Streamer patterns are mostly designed to imitate smaller baitfish and other swimming food organisms, therefore you will generally fish these flies with some movement to trigger strikes. You can cast these patterns upstream, across currents, or downstream with different retrieval rates to create a swimming motion. By adjusting the amount of weight and using different casting angles, the depth of your presentation can be changed. Making presentations around structures and cutbanks can be productive for large fish. Minor variations to the Swing Technique may also be used when you are fishing streamer patterns.

Skating Dry Flies

You will generally use this technique with large attractor patterns, caddis, stoneflies, and hoppers and can be extremely effective at times.
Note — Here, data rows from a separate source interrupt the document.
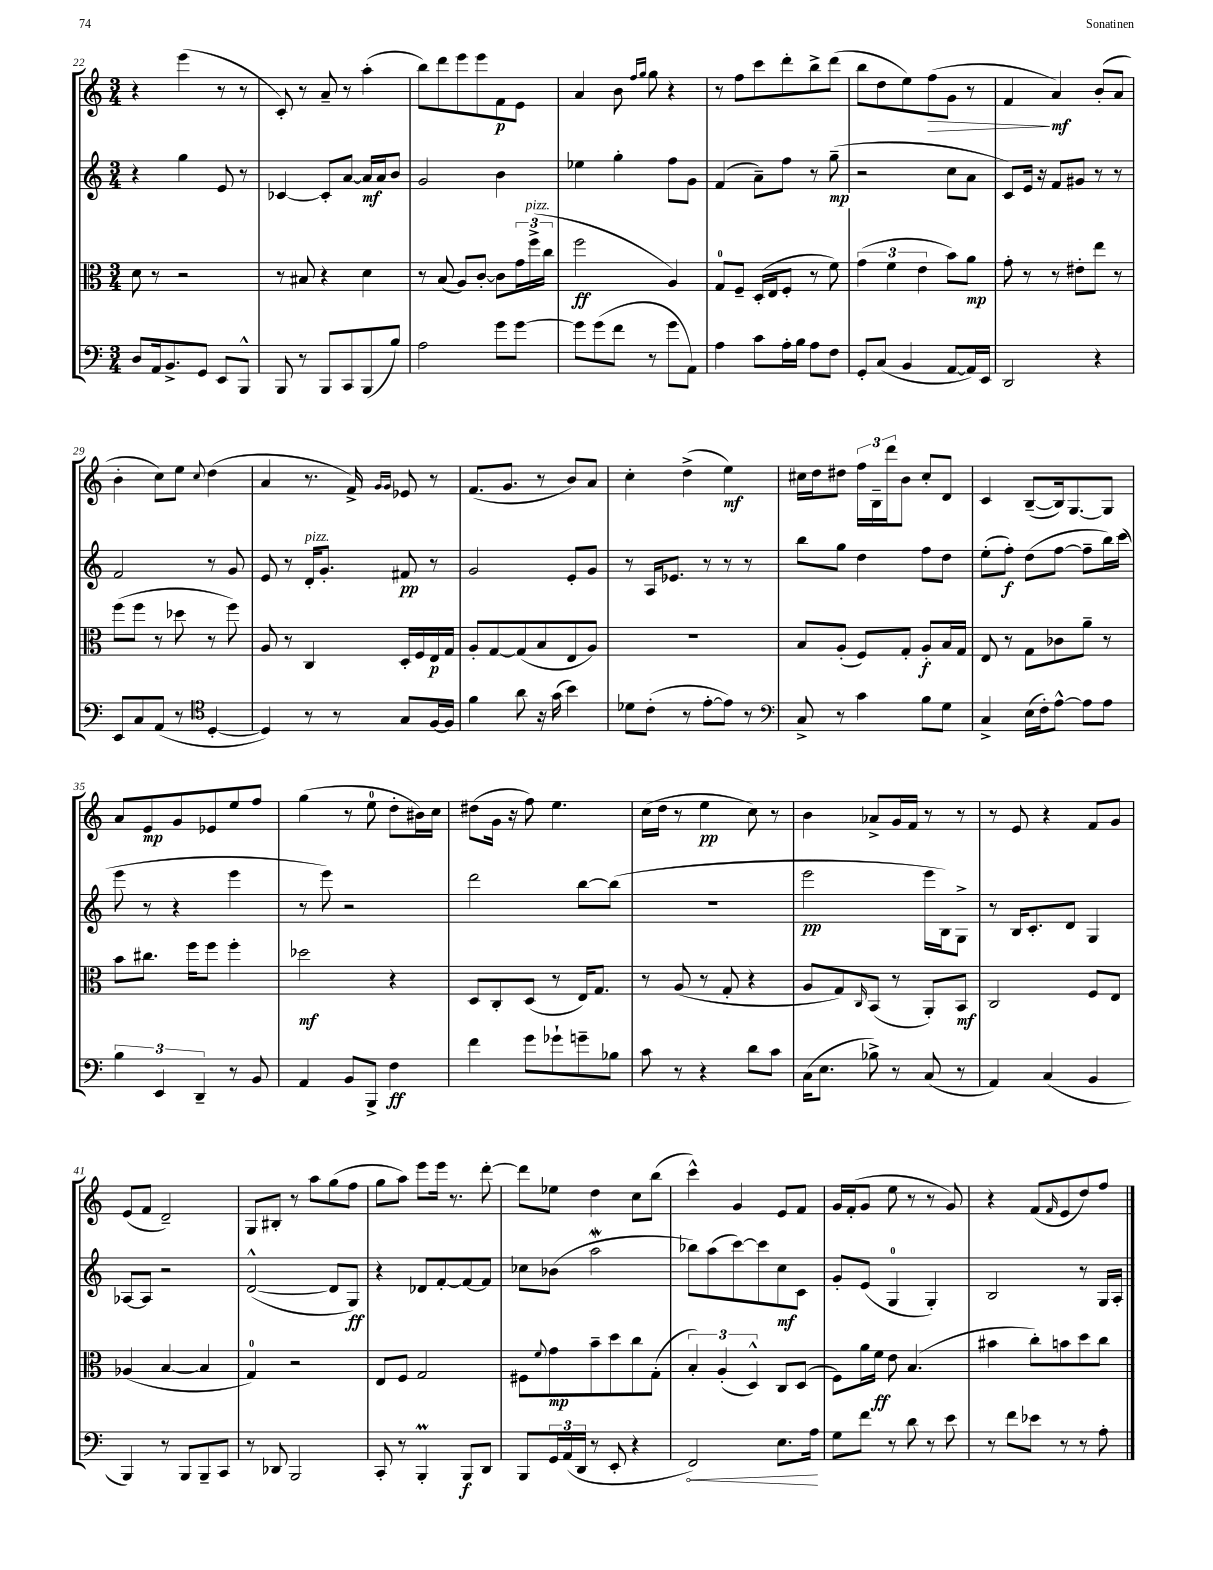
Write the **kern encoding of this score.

**kern	**kern	**kern	**kern
*staff4	*staff3	*staff2	*staff1
*clefF4	*clefC3	*clefG2	*clefG2
*k[]	*k[]	*k[]	*k[]
*M3/4	*M3/4	*M3/4	*M3/4
8D	8d	4r	4r
16AA	8r	.	.
8.BB^	.	.	.
.	2r	4gg	(4eee
8GG	.	.	.
8EE	.	8e	8r
8BBB^^	.	8r	8r
=	=	=	=
8BBB	8r	[4c-	8c')
8r	8B#	.	8r
8BBB	4r	8c-']	8a~
8CC	.	[8a	8r
(8BBB	4d	16a]	(4aa'
.	.	16a	.
8B)	.	8b	.
=	=	=	=
2A	8r	2g	8bb)
.	(8B	.	8ddd
.	8A)	.	8eee
.	[8c'	.	8eee
8g	8c]	4b	8f
[8g	24g	.	8e
.	(24ff^	.	.
.	24cc	.	.
=	=	=	=
8g]	2ff	4ee-	4a
(8g	.	.	.
8f	.	4gg'	8b
.	.	.	16qqff
.	.	.	16qqgg
8r	.	.	8gg
8g	4A)	8ff	4r
8AA)	.	8g	.
=	=	=	=
4A	8G	(4f	8r
.	8F~	.	8ff
8c	(16D'	8a~)	8ccc
.	16E	.	.
16A'	8F'	8ff	8ddd'
16B	.	.	.
8A	8r	8r	8bb^
8F	8f)	(8gg~	(8ddd
=	=	=	=
8GG'	(6g	2r	8bb
(8C	.	.	8dd
.	6f	.	.
4BB	.	.	8ee)
.	6e	.	.
.	.	.	(8ff
[8AA	8b)	8cc	8g
16AA])	8a	8a	8r
16EE	.	.	.
=	=	=	=
2DD	8g'	8c)	4f
.	8r	16e	.
.	.	16r	.
.	8r	8f	4a)
.	8e#'	8g#	.
4r	8ee	8r	(8b'
.	8r	8r	8a
=	=	=	=
8EE	(8ff	2f	4b'
8C	8ff	.	.
(8AA	8r	.	8cc)
8r	8dd-	.	8ee
*clefC4	*	*	*
.	.	.	8qqcc
[4D'	8r	8r	(4dd
.	8ff)	8g	.
=	=	=	=
4D])	8A	8e	4a
.	8r	8r	.
8r	4C	16d'	8.r
.	.	8.g'	.
8r	.	.	.
.	.	.	16f^)
.	.	.	16qqg
.	.	.	16qqg
8G	16D'	8f#	8e-
.	16F	.	.
[16F	16E	8r	8r
16F]	16G	.	.
=	=	=	=
4f	8A'	2g	(8.f
.	[8G	.	.
.	.	.	8.g
8a	(8G]	.	.
16r	8B	.	8r
(16g	.	.	.
4b)	8E	8e'	8b)
.	8A)	8g	8a
=	=	=	=
8d-	2.r	8r	4cc'
(8c'	.	16A	.
.	.	8.e-	.
8r	.	.	(4dd^
[8e'	.	8r	.
8e])	.	8r	4ee)
8r	.	8r	.
=	=	=	=
*clefF4	*	*	*
8C^	8B	8bb	16cc#
.	.	.	16dd
8r	(8A'	8gg	8dd#
4c	8F)	4dd	24ff
.	.	.	24B~
.	.	.	24ddd
.	8G'	.	8b
8B	8A'	8ff	8cc#'
8G	16B	8dd	8d
.	16G	.	.
=	=	=	=
4C^	8E	(8ee'	4c
.	8r	8ff')	.
(16E	8G	(8dd	([8B~
16F')	.	.	.
[8A^^	8c-	[8ff	16B])
.	.	.	[8.G
8A]	8a~	8ff~]	.
8A	8r	16bb)	8G]
.	.	(16ccc	.
=	=	=	=
6B	8b	8eee	8a
.	8.cc#	8r	8e
6EE	.	.	.
.	.	4r	8g
.	16ff	.	.
6DD~	.	.	.
.	8ff	.	8e-
8r	4ff'	4eee	8ee
8BB	.	.	8ff
=	=	=	=
4AA	2dd-	8r	(4gg
.	.	8eee)	.
8BB	.	2r	8r
8BBB^	.	.	8ee
4F	4r	.	8dd'
.	.	.	16b#)
.	.	.	16cc
=	=	=	=
4f	8D	2ddd	(8dd#
.	8C'	.	16g
.	.	.	16r
8g	(8D	.	8ff)
8g-`	8r	.	4.ee
8g~	16E)	[8bb	.
.	8.G	.	.
8B-	.	(8bb]	.
=	=	=	=
8c	8r	2.r	(16cc
.	.	.	16dd
8r	(8A	.	8r
4r	8r	.	4ee
.	8G'	.	.
8d	4r	.	8cc)
8c	.	.	8r
=	=	=	=
(16C	8A	2eee	4b
8.E	.	.	.
.	8G)	.	.
.	16qqC	.	.
8B-^)	(8BB	.	8a-^
8r	8r	.	16g
.	.	.	16f
(8C	8AA')	16eee	8r
.	.	16B)	.
8r	8BB	8G^	8r
=	=	=	=
4AA)	2C	8r	8r
.	.	16B	8e
.	.	8.c'	.
(4C	.	.	4r
.	.	8d	.
4BB	8F	4G	8f
.	8E	.	8g
=	=	=	=
4BBB)	(4A-	[8A-	(8e
.	.	8A-]	8f
8r	[4B	2r	2d~)
8BBB	.	.	.
8BBB~	4B]	.	.
8CC	.	.	.
=	=	=	=
8r	4G)	([2d^^	8G
8DD-	.	.	8B#'
2BBB	2r	.	8r
.	.	.	8aa
.	.	8d]	(8gg
.	.	8G)	8ff
=	=	=	=
8CC'	8E	4r	8gg
8r	8F	.	8aa)
4BBB'	2G	8d-	8eee
.	.	[8f'	16eee
.	.	.	8.r
8BBB	.	8f_	.
8DD	.	8f]	[8ddd'
=	=	=	=
8BBB	8F#	8cc-	8ddd]
.	8qqf	.	.
24GG	8g	(8b-	8ee-
(24AA	.	.	.
24DD	.	.	.
8r	8b~	2aa	4dd
8EE'	8dd	.	.
4r	8cc	.	8cc
.	(8G'	.	(8bb
=	=	=	=
2FF)	6B')	8bb-)	4ccc^^)
.	.	(8aa	.
.	(6A'	.	.
.	.	[8ccc)	4g
.	6D^^)	.	.
.	.	8ccc]	.
8.E	8C	8cc	8e
.	(8D	8c	8f
16A	.	.	.
=	=	=	=
8G	8F)	8g'	16g
.	.	.	(16f'
8f	16a	(8e	8g
.	16f	.	.
8r	8e	4G	8ee
8d	(4.B	.	8r
8r	.	4G')	8r
8e	.	.	8g)
=	=	=	=
8r	4b#	2B	4r
8f	.	.	.
8e-	8cc')	.	(8f
.	.	.	16qqf
8r	8b	.	8e
8r	8dd	8r	8dd)
8A'	8cc	16G	8ff
.	.	16A'	.
==	==	==	==
*-	*-	*-	*-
Most often fished during heavy caddis hatches when you observe fish ‘slashing’ at the surface. Your flies can be presented upstream, across currents, or downstream with slight movements to create small ‘wakes’ on the surface which imitate the behavior of the natural insects. Submerged structure and riffles are excellent areas for this method during the right conditions. The strikes are very aggressive and often take little or no movement to set the hook.
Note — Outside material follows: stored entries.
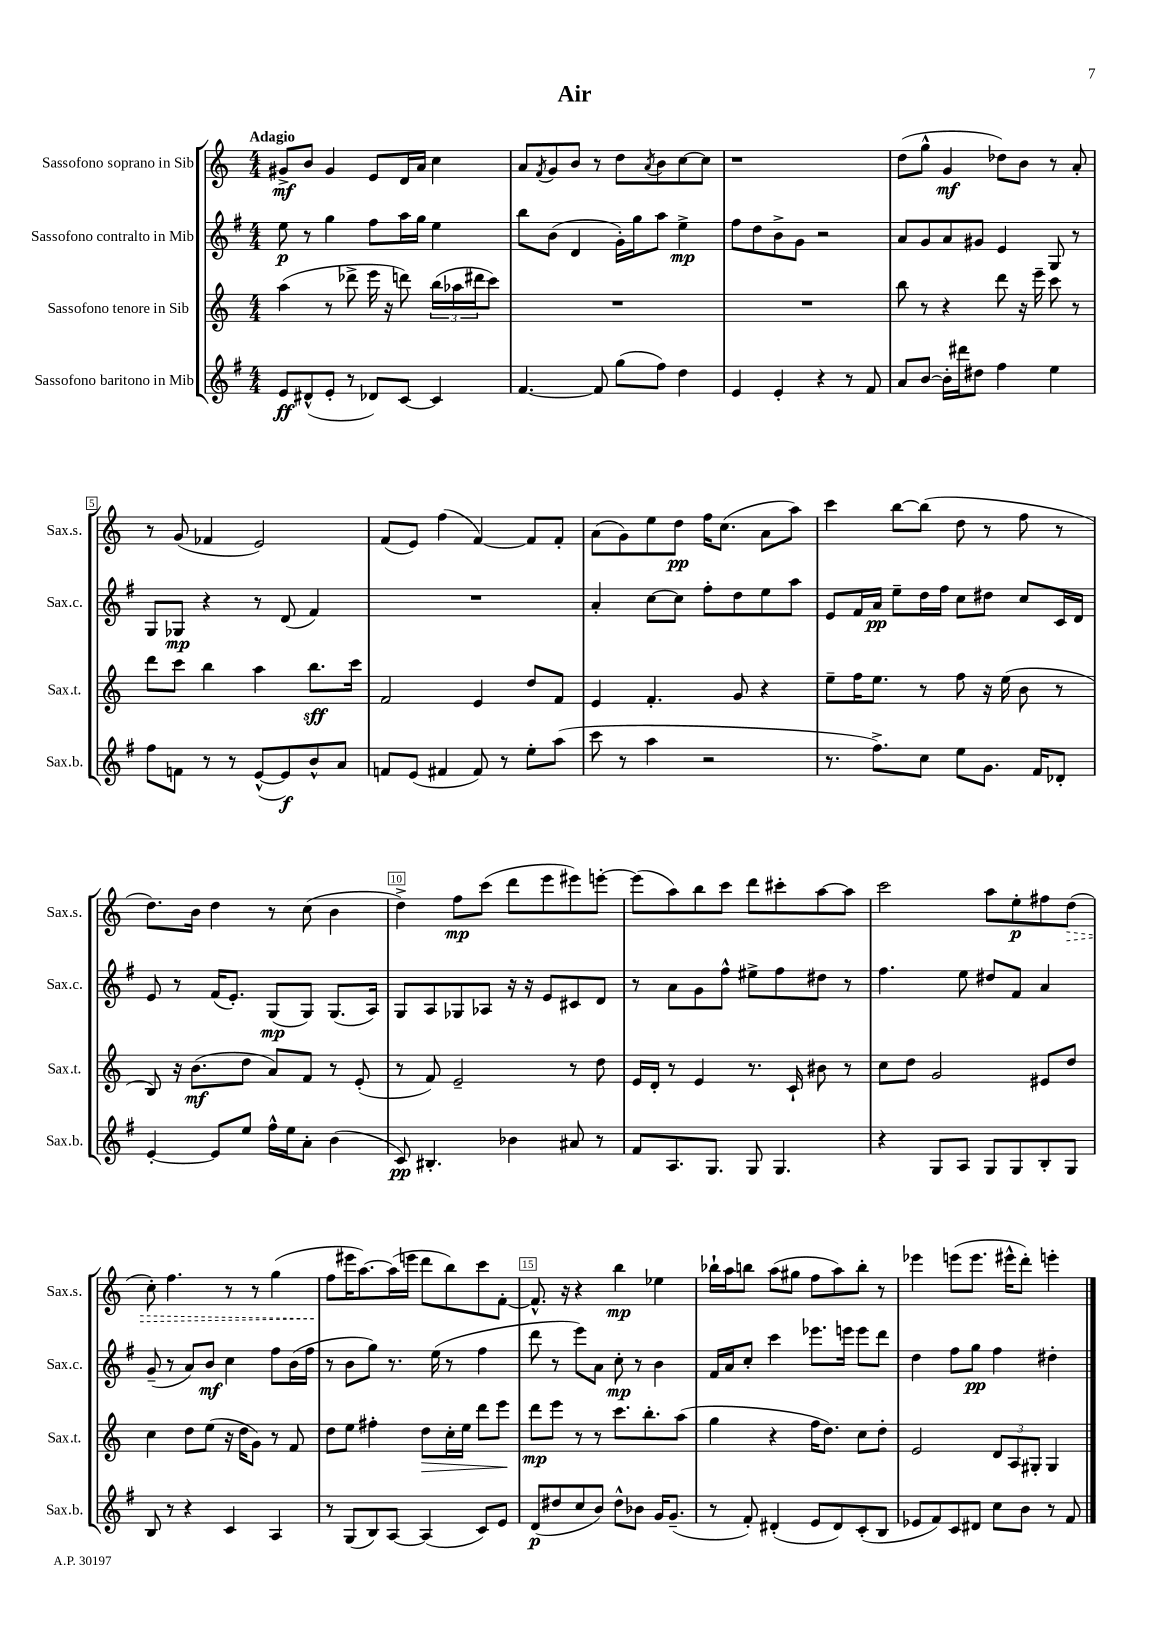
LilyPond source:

\header { title = "Air" }
<<
\new StaffGroup <<
\new Staff = "s0" \with { instrumentName = "Sassofono soprano in Sib" shortInstrumentName = "Sax.s." } {
    \clef treble \key c \major \numericTimeSignature \time 4/4 \tempo "Adagio"
    gis'8->\mf b'8 gis'4 e'8 d'16 a'16 c''4 |
    a'8 \acciaccatura { f'8 } g'8 b'8 r8 d''8 \acciaccatura { a'8 } b'8 c''8~ c''8 |
    r1 |
    d''8( g''8-^ g'4\mf des''8) b'8 r8 a'8-. |
    r8 g'8( fes'4 e'2) |
    f'8( e'8) f''4( f'4~) f'8 f'8-. |
    a'8( g'8) e''8 d''8\pp f''16 c''8.( a'8 a''8) |
    c'''4 b''8~ b''8( d''8 r8 f''8 r8 |
    d''8.) b'16 d''4 r8 c''8( b'4 |
    d''4->) f''8\mp c'''8( d'''8 e'''8 eis'''8) e'''8~-. |
    e'''8( a''8) b''8 c'''8 d'''8 cis'''8-. a''8~ a''8 |
    c'''2 a''8 e''8-.\p fis''8 \once \override Hairpin.style = #'dashed-line d''8\>( |
    c''8-.) f''4. r8 r8 g''4( |
    f''8\! eis'''16 a''8.~) a''16( e'''16 d'''8 b''8) c'''8 f'8~-. |
    f'8.-^ r16 r4 b''4\mp ees''4 |
    bes''16-! a''16 b''8 a''8( gis''8 f''8 a''8) b''8-. r8 |
    ees'''4 e'''8( e'''8. eis'''16-^ d'''8-.) e'''4-. \bar "|." |
}
\new Staff = "s1" \with { instrumentName = "Sassofono contralto in Mib" shortInstrumentName = "Sax.c." } {
    \clef treble \key g \major \numericTimeSignature \time 4/4
    e''8\p r8 g''4 fis''8 a''16 g''16 e''4 |
    b''8 b'8( d'4 g'16-.) g''16 a''8 e''4->\mp |
    fis''8 d''8 b'8-> g'8 r2 |
    a'8 g'8 a'8 gis'8 e'4 g8 r8 |
    g8 ges8\mp r4 r8 d'8( fis'4) |
    R1 |
    a'4-. c''8~ c''8 fis''8-. d''8 e''8 a''8 |
    e'8 fis'16 a'16\pp e''8-- d''16 fis''16 c''8 dis''8 c''8 c'16 d'16 |
    e'8 r8 fis'16( e'8.-.) g8\mp( g8) g8.( a16) |
    g8 a8 ges8 aes8 r16 r16 e'8 cis'8 d'8 |
    r8 a'8 g'8 fis''8-^ eis''8-> fis''8 dis''8 r8 |
    fis''4. e''8 dis''8 fis'8 a'4 |
    g'8--( r8 a'8) b'8\mf c''4 fis''8 b'16( fis''16 |
    r8 b'8 g''8) r8. e''16( r8 fis''4 |
    d'''8 r8 e'''8) a'8 c''8-.\mp r8 b'4 |
    fis'16 a'16 c''8-. c'''4 ees'''8. e'''16 e'''8 d'''8 |
    d''4 fis''8 g''8\pp fis''4 dis''4-. \bar "|." |
}
\new Staff = "s2" \with { instrumentName = "Sassofono tenore in Sib" shortInstrumentName = "Sax.t." } {
    \clef treble \key c \major \numericTimeSignature \time 4/4
    a''4( r8 des'''8-> e'''16 r16 d'''8) \tuplet 3/2 { b''16( aes''16 dis'''16 } c'''8) |
    R1 |
    R1 |
    b''8 r8 r4 d'''8 r16 e'''16-- c'''8 r8 |
    d'''8 c'''8 b''4 a''4 b''8.\sff c'''16 |
    f'2 e'4 d''8 f'8 |
    e'4 f'4.-. g'8 r4 |
    e''8-- f''16 e''8. r8 f''8 r16 e''16( b'8 r8 |
    b8) r16 b'8.\mf( d''8 a'8) f'8 r8 e'8-.( |
    r8 f'8) e'2-- r8 d''8 |
    e'16 d'16-. r8 e'4 r8. c'16-! bis'8 r8 |
    c''8 d''8 g'2 eis'8 d''8 |
    c''4 d''8 e''8( r16 d''16 g'8) r8 f'8 |
    d''8 e''8 fis''4-. d''8\> c''16-. e''16 d'''8 e'''8\! |
    d'''8\mp e'''8 r8 r8 c'''8. b''8.-. a''8( |
    g''4 r4 f''16 d''8.) c''8 d''8-. |
    e'2 \tuplet 3/2 { d'8 a8 gis8-. } gis4 \bar "|." |
}
\new Staff = "s3" \with { instrumentName = "Sassofono baritono in Mib" shortInstrumentName = "Sax.b." } {
    \clef treble \key g \major \numericTimeSignature \time 4/4
    e'8\ff dis'8-^( e'8-. r8 des'8) c'8~ c'4 |
    fis'4.~ fis'8 g''8( fis''8) d''4 |
    e'4 e'4-. r4 r8 fis'8 |
    a'8 b'8~ b'16-. dis'''16 dis''8 fis''4 e''4 |
    fis''8 f'8 r8 r8 e'8~-^( e'8\f) b'8-^ a'8 |
    f'8 e'8( fis'4 fis'8) r8 e''8-. a''8( |
    c'''8 r8 a''4 r2 |
    r8. fis''8.->) c''8 e''8 g'8. fis'16 des'8-. |
    e'4~-. e'8 e''8 fis''16-^ e''16 a'8-. b'4( |
    c'8\pp) bis4.-. bes'4 ais'8 r8 |
    fis'8 a8. g8. g8 g4. |
    r4 g8 a8 g8 g8 b8-. g8 |
    b8 r8 r4 c'4 a4 |
    r8 g8( b8) a8~ a4( c'8) e'8 |
    d'8\p( dis''8 c''8 b'8) dis''8-^ bes'8 g'16 g'8.--( |
    r8 fis'8-.) dis'4-.( e'8 dis'8) c'8-.( b8 |
    ees'8 fis'8) c'8 dis'8 c''8 b'8 r8 fis'8 \bar "|." |
}
>>
>>
\layout { \context { \Score \override BarNumber.break-visibility = ##(#f #t #t) barNumberVisibility = #(every-nth-bar-number-visible 5) \override BarNumber.stencil = #(make-stencil-boxer 0.1 0.3 ly:text-interface::print) } }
Water-Load (Slide) Casting

At the end of the drift allow your fly line to drag in the water with the rod pointed downstream. This will load (bend) your rod with energy. A smooth flip upstream will 'shoot' your line, leader, and flies to start another drift. It is the equivalent of performing one sidearm false cast upstream. Try to keep the rod, line, and leader in a low-profile to minimize the effect of the wind. Mostly used to present flies in tight quarters where false casting is not an option or in situations of high winds.

Sight Fishing

The technique is named for when you observe a fish and continue to have it in ‘sight’ while making a presentation. The presentation can be on the surface (dry fly) or below (nymphing) with a natural (drag-free) drift. Some of the difficulties with this style of fishing is making the proper presentation (location and drift) while not ‘spooking’ the fish. If you are fishing below the surface you will generally not use an indicator to reduce distractions. In this situation it is very important to know the approximate location of your flies and observe the fish making a ‘feeding motion’ before you try to set the hook. Many anglers find it to be the most rewarding because of the stunning visuals and difficulties.